>> BEGIN PROVIDED DATA

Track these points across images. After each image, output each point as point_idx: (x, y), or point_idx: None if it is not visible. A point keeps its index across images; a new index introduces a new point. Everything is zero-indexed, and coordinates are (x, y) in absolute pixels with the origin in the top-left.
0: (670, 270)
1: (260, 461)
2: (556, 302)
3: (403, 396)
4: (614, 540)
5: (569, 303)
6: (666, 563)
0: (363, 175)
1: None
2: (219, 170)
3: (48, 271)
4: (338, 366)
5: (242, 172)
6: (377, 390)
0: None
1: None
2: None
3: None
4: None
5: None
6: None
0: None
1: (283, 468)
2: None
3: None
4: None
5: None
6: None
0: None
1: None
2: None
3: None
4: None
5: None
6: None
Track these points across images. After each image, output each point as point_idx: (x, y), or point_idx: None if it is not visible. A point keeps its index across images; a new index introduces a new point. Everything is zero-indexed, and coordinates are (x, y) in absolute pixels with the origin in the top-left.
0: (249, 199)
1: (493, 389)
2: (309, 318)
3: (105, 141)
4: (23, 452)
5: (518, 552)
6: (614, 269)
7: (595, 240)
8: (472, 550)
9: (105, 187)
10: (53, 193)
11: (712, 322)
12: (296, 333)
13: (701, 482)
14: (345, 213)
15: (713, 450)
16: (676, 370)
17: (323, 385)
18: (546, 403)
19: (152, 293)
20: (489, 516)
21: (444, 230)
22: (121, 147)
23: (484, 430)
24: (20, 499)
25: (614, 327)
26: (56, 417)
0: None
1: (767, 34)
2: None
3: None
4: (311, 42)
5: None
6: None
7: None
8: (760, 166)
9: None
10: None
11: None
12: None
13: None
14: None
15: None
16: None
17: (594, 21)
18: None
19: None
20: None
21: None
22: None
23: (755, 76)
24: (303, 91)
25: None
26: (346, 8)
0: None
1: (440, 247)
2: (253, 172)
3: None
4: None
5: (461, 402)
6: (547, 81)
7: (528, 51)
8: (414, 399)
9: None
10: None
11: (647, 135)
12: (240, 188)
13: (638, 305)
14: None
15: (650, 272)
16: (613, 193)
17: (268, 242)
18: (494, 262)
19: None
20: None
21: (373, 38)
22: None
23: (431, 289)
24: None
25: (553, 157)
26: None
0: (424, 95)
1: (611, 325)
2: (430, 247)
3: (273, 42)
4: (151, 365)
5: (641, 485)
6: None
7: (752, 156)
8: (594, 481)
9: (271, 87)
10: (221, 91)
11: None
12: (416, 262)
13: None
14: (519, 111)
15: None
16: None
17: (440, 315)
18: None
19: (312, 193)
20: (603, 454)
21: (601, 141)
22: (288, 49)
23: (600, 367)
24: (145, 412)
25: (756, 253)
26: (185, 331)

>> END PROVIDED DATA

• [THE EXERCISE]
Could you write out all of these records again, substituting "point_id" for every "point_idx" and leaving everything else unchanged?

• [THE RESPONSE]
Track these points across images. After each image, output each point as point_id: (x, y), or point_id: None if it is not visible. A point keeps its index across images; a new index introduces a new point. Everything is zero-indexed, and coordinates are (x, y) in absolute pixels with the origin in the top-left.
0: (670, 270)
1: (260, 461)
2: (556, 302)
3: (403, 396)
4: (614, 540)
5: (569, 303)
6: (666, 563)
0: (363, 175)
1: None
2: (219, 170)
3: (48, 271)
4: (338, 366)
5: (242, 172)
6: (377, 390)
0: None
1: None
2: None
3: None
4: None
5: None
6: None
0: None
1: (283, 468)
2: None
3: None
4: None
5: None
6: None
0: None
1: None
2: None
3: None
4: None
5: None
6: None
Track these points across images. After each image, output each point as point_id: (x, y), or point_id: None if it is not visible. A point keeps its index across images; a new index introduces a new point. Everything is zero-indexed, and coordinates are (x, y) in absolute pixels with the origin in the top-left.
0: (249, 199)
1: (493, 389)
2: (309, 318)
3: (105, 141)
4: (23, 452)
5: (518, 552)
6: (614, 269)
7: (595, 240)
8: (472, 550)
9: (105, 187)
10: (53, 193)
11: (712, 322)
12: (296, 333)
13: (701, 482)
14: (345, 213)
15: (713, 450)
16: (676, 370)
17: (323, 385)
18: (546, 403)
19: (152, 293)
20: (489, 516)
21: (444, 230)
22: (121, 147)
23: (484, 430)
24: (20, 499)
25: (614, 327)
26: (56, 417)
0: None
1: (767, 34)
2: None
3: None
4: (311, 42)
5: None
6: None
7: None
8: (760, 166)
9: None
10: None
11: None
12: None
13: None
14: None
15: None
16: None
17: (594, 21)
18: None
19: None
20: None
21: None
22: None
23: (755, 76)
24: (303, 91)
25: None
26: (346, 8)
0: None
1: (440, 247)
2: (253, 172)
3: None
4: None
5: (461, 402)
6: (547, 81)
7: (528, 51)
8: (414, 399)
9: None
10: None
11: (647, 135)
12: (240, 188)
13: (638, 305)
14: None
15: (650, 272)
16: (613, 193)
17: (268, 242)
18: (494, 262)
19: None
20: None
21: (373, 38)
22: None
23: (431, 289)
24: None
25: (553, 157)
26: None
0: (424, 95)
1: (611, 325)
2: (430, 247)
3: (273, 42)
4: (151, 365)
5: (641, 485)
6: None
7: (752, 156)
8: (594, 481)
9: (271, 87)
10: (221, 91)
11: None
12: (416, 262)
13: None
14: (519, 111)
15: None
16: None
17: (440, 315)
18: None
19: (312, 193)
20: (603, 454)
21: (601, 141)
22: (288, 49)
23: (600, 367)
24: (145, 412)
25: (756, 253)
26: (185, 331)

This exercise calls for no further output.